Consigny’s performance was great. It was as if she was thawing before our eyes, sudden happiness melting the pack ice of three years. You could see it move through her body: a wave of bliss, a ripple of ecstasy – the opposite of a shiver (whatever that might be called).

I’m reluctant to say too much more, as I think the less you know about The Returned, the easier it is to suspend your disbelief and enjoy it on its own terms and perhaps you have it saved up for future watching. It promises to be very good indeed. Elsewhere in town, bad things – terrible things – are happening, though we don’t yet know in what ways, if any, these are linked to the undead. I am already hooked.

Meanwhile, on BBC2, The Fall has finally come to an end (10 June, 9pm). I’ll keep mum about this, too, just in case. But now it’s over, I do feel like having my say on its central controversy, which is that the tough woman cop at its heart – Stella Gibson, as played by Gillian Anderson – was a sop to encourage us to turn a blind eye to the frankly pornographic way in which it depicted violence against young women. I think this is right (though, if so, it also failed, given how uneasy its murder scenes made me and many others).

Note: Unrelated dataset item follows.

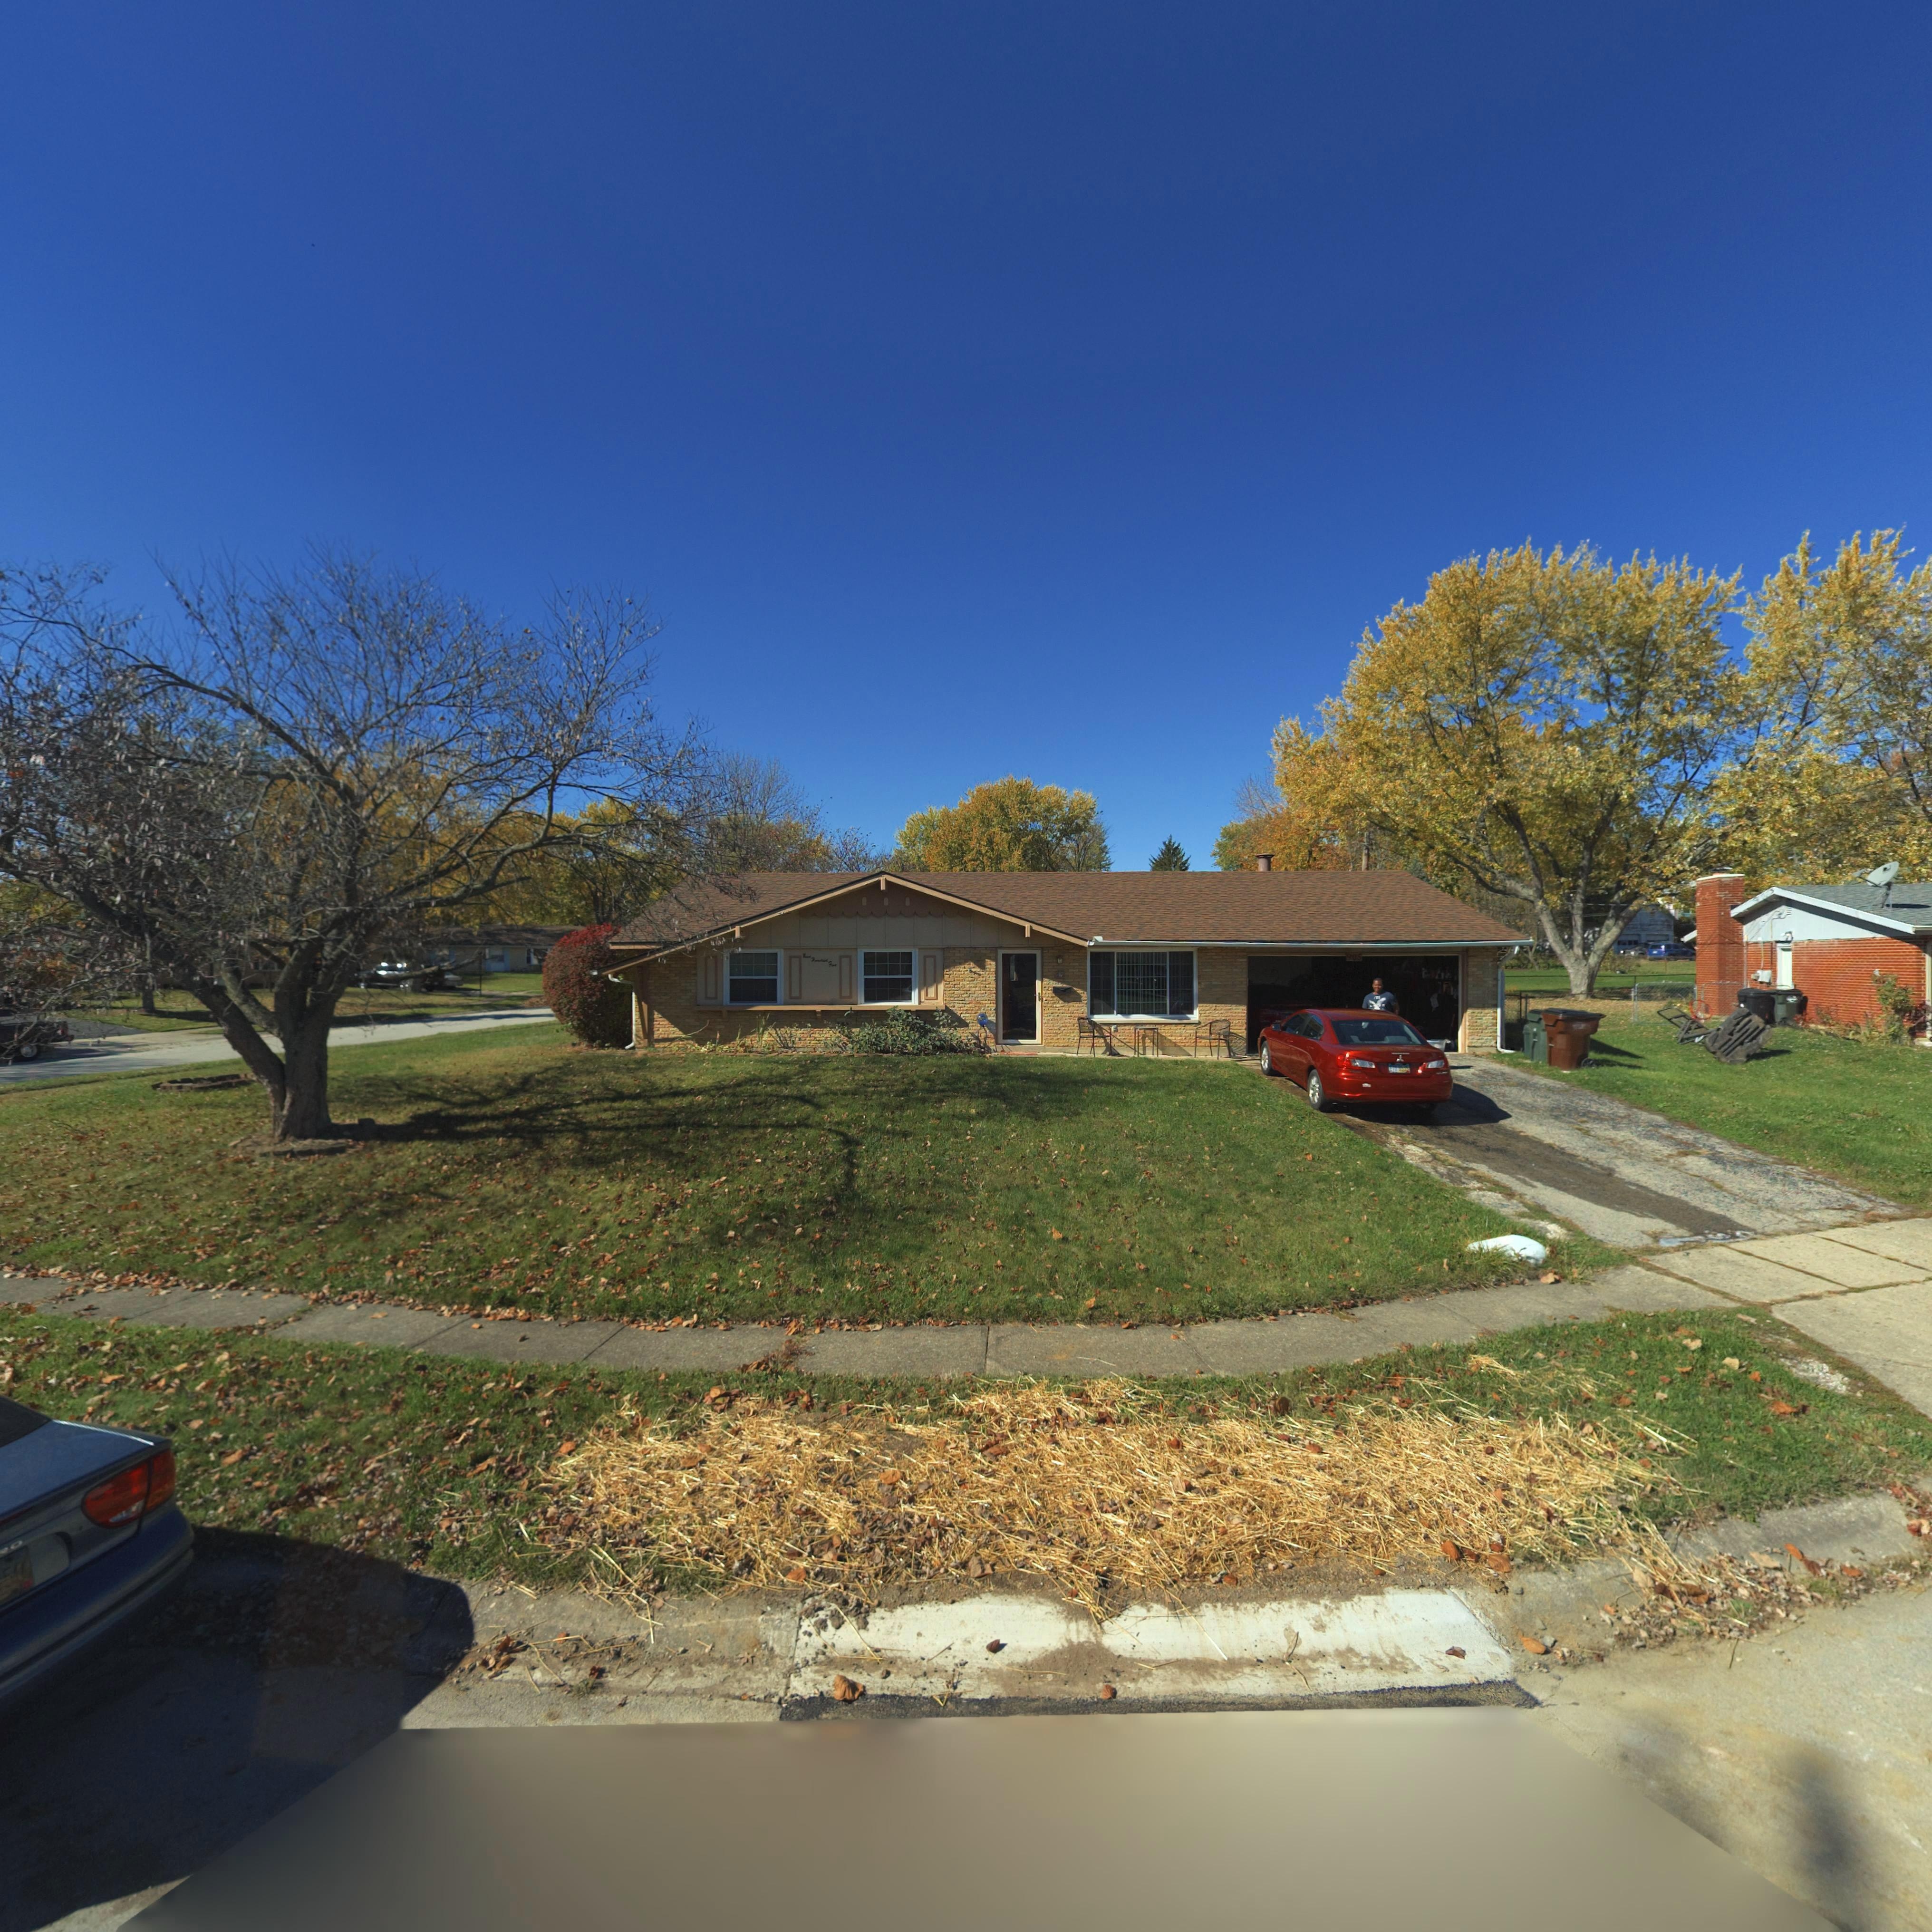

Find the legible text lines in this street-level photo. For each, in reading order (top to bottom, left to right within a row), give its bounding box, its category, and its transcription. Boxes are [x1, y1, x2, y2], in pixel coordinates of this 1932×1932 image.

[1346, 953, 1362, 961] StreetNumber: 905
[827, 960, 832, 968] StreetNumber: F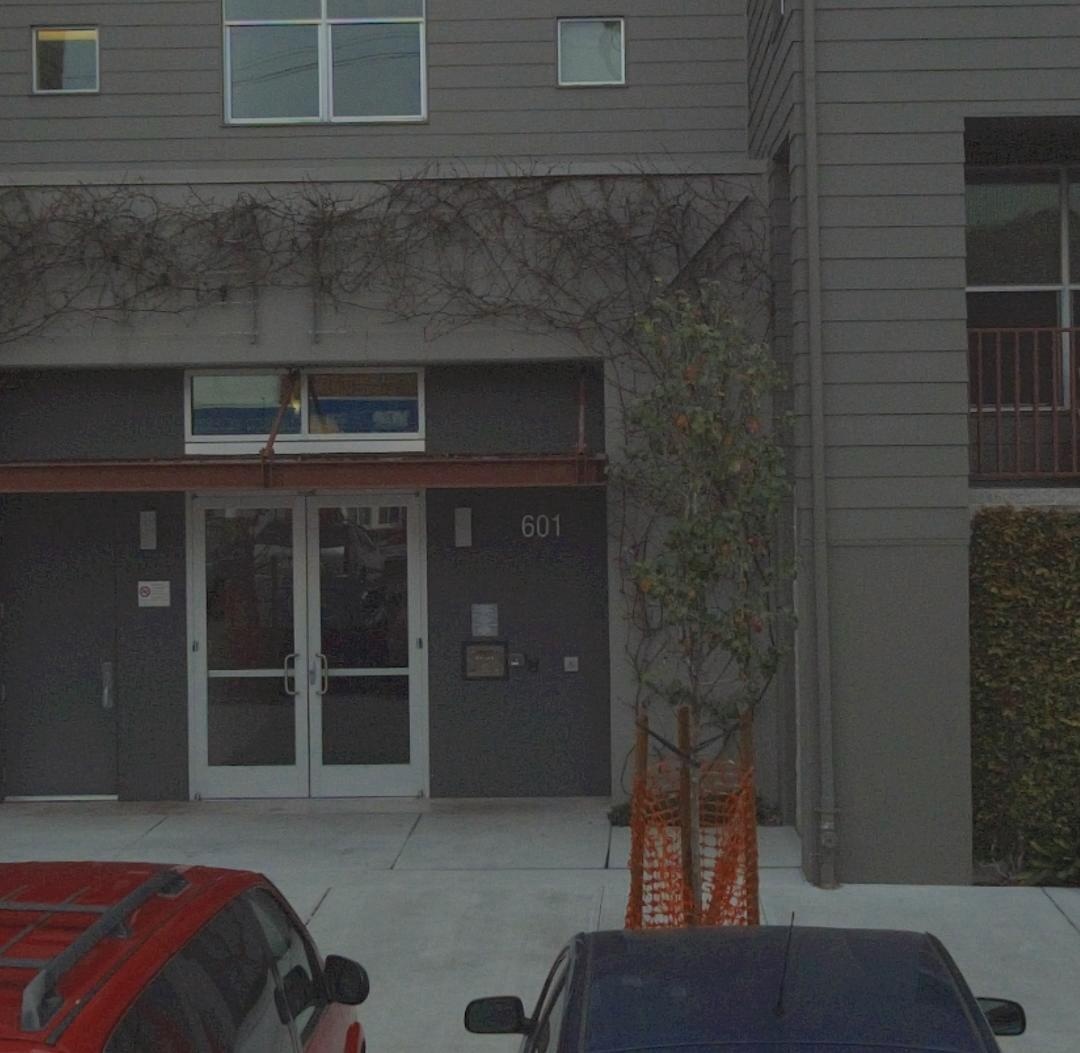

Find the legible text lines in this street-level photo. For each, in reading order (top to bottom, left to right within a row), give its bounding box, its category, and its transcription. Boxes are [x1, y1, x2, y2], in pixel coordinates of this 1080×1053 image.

[519, 512, 563, 539] StreetNumber: 601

Still . . . Gillian Anderson. She’s something, isn’t she? Was her turn as Detective Superintendent Gibson the most brilliantly understated and chilly performance ever to make the small screen? Or was she, as she filmed it, mostly thinking about where she had parked her car and what she was going to have for her tea? Mesmerised though I was by both her and her collection of silk blouses, I’m still not sure I know the answer to that one.